Ad esempio, se ricevi 10.000 euro di anticipazione per coprire 12 mesi di inattività e dopo 4 mesi accetti un lavoro in un’azienda, dovrai ridare tutti i 10.000 euro all’Istituto. L’unica eccezione riguarda il lavoro intermittente (a chiamata) senza indennità di disponibilità, ma si tratta di casi limite che richiedono una valutazione tecnica approfondita presso i nostri sportelli.
Come presentare la domanda telematica all’INPS
La procedura avviene esclusivamente online attraverso il servizio “NASpI Anticipata” disponibile nell’area riservata MyINPS. Il richiedente deve allegare la documentazione che attesti l’effettivo avvio dell’attività, come il certificato di attribuzione della Partita IVA o l’iscrizione alla Camera di Commercio. Per i professionisti iscritti ad albi o casse, è necessaria la prova dell’avvenuta iscrizione previdenziale di categoria.
L’INPS effettua verifiche incrociate con l’Agenzia delle Entrate per confermare che l’attività sia realmente operativa. In caso di esito positivo, il pagamento viene accreditato direttamente sul conto corrente (IBAN) indicato nella domanda iniziale. I tempi medi di liquidazione nel 2026 si attestano tra i 45 e i 60 giorni dalla data di invio della richiesta corretta.
Sezione ENAC Informa: assistenza per l’autoimpiego
Pianificare il passaggio dal lavoro dipendente alla Partita IVA richiede una strategia finanziaria solida. Il calcolo delle mensilità residue e la verifica dei termini di 30 giorni sono passaggi che non ammettono errori. I nostri consulenti sono a disposizione per simulare l’importo esatto che riceveresti e per gestire la trasmissione telematica dei documenti all’INPS, garantendoti la sicurezza della pratica.

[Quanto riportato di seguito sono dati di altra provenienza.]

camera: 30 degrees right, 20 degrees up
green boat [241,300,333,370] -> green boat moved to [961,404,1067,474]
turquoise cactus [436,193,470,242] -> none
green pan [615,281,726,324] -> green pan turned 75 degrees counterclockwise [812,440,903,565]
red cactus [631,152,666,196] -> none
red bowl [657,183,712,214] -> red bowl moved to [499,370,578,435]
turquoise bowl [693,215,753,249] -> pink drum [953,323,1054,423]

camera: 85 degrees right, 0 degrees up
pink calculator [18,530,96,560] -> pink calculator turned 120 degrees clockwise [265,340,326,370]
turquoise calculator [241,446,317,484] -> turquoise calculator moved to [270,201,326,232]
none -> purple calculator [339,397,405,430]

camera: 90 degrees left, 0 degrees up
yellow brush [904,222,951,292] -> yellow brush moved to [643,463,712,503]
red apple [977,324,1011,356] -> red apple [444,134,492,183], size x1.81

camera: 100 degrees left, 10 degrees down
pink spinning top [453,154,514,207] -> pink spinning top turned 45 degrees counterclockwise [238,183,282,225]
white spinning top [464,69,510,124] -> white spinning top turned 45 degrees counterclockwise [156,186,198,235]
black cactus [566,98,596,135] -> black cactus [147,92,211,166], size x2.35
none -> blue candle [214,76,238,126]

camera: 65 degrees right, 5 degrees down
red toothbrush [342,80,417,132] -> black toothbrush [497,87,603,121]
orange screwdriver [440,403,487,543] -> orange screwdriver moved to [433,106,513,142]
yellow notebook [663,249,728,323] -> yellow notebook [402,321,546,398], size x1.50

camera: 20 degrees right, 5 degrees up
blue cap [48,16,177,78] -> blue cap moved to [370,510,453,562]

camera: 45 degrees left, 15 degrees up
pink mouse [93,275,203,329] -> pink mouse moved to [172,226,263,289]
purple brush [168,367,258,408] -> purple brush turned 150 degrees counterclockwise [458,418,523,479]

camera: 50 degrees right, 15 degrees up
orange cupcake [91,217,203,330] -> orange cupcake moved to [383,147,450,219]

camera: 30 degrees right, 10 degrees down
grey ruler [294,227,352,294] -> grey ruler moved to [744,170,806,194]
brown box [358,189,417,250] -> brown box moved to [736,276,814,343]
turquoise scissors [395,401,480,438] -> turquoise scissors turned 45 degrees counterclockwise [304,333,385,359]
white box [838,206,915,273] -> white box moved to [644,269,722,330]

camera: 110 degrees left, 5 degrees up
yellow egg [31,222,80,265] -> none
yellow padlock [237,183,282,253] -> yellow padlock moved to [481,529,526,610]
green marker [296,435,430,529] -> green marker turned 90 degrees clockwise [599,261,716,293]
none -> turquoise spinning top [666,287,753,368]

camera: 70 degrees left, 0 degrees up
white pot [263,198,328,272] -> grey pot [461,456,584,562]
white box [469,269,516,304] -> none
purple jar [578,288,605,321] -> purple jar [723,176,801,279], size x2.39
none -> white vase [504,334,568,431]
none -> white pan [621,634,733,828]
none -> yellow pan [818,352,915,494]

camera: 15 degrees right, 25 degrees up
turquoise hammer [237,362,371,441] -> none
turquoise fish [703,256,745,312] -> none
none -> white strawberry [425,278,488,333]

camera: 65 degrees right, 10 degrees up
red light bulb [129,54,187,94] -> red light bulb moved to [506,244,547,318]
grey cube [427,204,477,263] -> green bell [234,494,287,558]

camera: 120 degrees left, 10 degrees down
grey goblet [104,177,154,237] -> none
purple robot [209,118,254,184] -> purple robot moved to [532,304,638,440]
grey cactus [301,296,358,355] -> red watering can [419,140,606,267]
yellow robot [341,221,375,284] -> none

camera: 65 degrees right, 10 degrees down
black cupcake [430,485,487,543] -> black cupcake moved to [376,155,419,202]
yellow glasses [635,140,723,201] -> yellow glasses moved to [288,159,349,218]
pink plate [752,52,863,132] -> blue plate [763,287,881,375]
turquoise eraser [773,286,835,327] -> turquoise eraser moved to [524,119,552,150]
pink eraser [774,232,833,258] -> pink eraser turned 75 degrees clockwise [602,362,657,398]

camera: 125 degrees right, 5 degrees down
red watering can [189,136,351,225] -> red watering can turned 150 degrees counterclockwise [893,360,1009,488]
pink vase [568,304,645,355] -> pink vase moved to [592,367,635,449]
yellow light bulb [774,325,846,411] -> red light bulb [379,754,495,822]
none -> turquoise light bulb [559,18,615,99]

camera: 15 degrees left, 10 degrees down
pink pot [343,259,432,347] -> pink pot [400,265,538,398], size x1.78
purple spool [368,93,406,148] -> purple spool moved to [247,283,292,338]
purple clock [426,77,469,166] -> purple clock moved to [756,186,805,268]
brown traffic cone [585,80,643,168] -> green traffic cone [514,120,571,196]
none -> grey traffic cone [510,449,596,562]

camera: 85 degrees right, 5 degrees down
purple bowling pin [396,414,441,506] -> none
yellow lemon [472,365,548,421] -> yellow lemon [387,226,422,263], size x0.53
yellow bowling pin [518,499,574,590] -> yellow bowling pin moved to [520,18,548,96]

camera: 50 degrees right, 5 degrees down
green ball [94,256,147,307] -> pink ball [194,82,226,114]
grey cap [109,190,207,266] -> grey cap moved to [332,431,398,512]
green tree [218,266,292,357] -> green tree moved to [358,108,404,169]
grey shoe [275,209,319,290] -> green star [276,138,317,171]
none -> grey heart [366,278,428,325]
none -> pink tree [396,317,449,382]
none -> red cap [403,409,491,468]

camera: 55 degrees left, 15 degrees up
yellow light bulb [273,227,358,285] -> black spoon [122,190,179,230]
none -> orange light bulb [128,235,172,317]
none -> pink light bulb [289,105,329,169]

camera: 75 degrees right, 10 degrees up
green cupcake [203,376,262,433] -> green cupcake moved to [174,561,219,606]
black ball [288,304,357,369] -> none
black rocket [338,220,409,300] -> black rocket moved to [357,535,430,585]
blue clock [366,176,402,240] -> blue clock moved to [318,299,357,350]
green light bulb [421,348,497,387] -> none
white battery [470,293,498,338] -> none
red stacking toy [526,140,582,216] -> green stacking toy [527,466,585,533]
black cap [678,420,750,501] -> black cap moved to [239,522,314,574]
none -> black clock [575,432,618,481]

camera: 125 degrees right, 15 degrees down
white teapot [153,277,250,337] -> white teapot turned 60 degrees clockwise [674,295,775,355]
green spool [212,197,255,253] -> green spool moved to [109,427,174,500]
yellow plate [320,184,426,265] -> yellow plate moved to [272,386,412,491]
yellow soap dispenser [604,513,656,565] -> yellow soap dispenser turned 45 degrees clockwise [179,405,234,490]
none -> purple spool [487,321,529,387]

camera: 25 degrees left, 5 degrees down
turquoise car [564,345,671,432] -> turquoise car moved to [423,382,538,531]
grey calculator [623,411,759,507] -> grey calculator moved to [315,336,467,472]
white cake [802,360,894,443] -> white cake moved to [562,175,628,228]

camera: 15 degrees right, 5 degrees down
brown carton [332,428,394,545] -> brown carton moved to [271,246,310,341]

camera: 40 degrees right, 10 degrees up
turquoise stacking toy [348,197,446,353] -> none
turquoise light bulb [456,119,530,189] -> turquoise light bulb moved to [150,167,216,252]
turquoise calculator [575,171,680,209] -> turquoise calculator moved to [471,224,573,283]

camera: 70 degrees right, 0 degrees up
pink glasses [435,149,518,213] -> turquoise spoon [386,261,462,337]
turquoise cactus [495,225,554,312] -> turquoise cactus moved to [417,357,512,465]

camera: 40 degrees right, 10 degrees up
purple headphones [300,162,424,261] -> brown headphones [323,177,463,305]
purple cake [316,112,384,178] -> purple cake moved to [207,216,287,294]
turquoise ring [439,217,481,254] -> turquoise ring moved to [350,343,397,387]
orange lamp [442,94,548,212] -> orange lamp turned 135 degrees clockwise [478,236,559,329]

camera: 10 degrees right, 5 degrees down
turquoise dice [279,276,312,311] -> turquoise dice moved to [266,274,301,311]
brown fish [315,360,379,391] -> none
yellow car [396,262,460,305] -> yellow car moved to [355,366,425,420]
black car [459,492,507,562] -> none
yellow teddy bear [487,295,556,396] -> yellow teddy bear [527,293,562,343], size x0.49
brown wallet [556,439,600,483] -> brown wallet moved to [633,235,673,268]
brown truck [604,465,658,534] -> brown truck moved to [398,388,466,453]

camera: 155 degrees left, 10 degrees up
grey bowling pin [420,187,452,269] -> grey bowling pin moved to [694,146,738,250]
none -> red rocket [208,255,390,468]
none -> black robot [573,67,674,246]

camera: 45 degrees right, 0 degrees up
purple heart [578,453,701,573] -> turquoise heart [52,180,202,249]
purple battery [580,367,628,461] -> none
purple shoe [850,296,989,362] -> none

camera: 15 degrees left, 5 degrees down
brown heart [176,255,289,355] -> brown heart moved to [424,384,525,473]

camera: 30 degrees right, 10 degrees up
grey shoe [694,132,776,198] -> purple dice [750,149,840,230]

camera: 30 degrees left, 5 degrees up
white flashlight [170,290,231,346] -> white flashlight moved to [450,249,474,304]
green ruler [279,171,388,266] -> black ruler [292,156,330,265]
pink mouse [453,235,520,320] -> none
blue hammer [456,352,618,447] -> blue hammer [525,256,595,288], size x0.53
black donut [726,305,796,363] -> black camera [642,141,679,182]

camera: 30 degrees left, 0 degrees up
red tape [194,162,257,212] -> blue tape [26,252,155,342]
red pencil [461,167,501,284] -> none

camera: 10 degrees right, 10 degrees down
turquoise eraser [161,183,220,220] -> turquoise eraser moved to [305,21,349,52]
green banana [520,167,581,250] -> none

Per comprendere come viene calcolato il tuo assegno di base, consulta la nostra guida pilastro sulla NASpI 2026. Se invece sei un lavoratore con contratti ciclici, leggi l’approfondimento sulla NASpI stagionali 2026. Inoltre, ti ricordiamo che i redditi da lavoro autonomo possono influire su altre prestazioni: verifica subito i limiti per l’Assegno Unico 2026. Trova la nostra sede visitando la pagina sportelli ENAC.
FAQ: domande frequenti sulla NASpI Anticipata
Posso richiedere l’anticipazione se apro una S.r.l.?
Sì, ma a condizione che tu sia socio lavoratore o che l’attività comporti un impegno lavorativo diretto e prevalente. La sola partecipazione al capitale come socio di capitale non dà diritto all’incentivo.
L’anticipazione è soggetta a tassazione IRPEF?
Sì, le somme vengono erogate al lordo della ritenuta d’acconto. Trattandosi di un arretrato, l’importo è soggetto a tassazione separata, il che spesso risulta vantaggioso rispetto alla tassazione ordinaria a scaglioni IRPEF.
Cosa succede se l’attività autonoma fallisce dopo pochi mesi?
Se l’attività cessa, non devi restituire i soldi all’INPS. L’obbligo di restituzione scatta solo se inizi un nuovo rapporto di lavoro dipendente prima del termine del periodo indennizzato. Il fallimento dell’impresa non è causa di restituzione.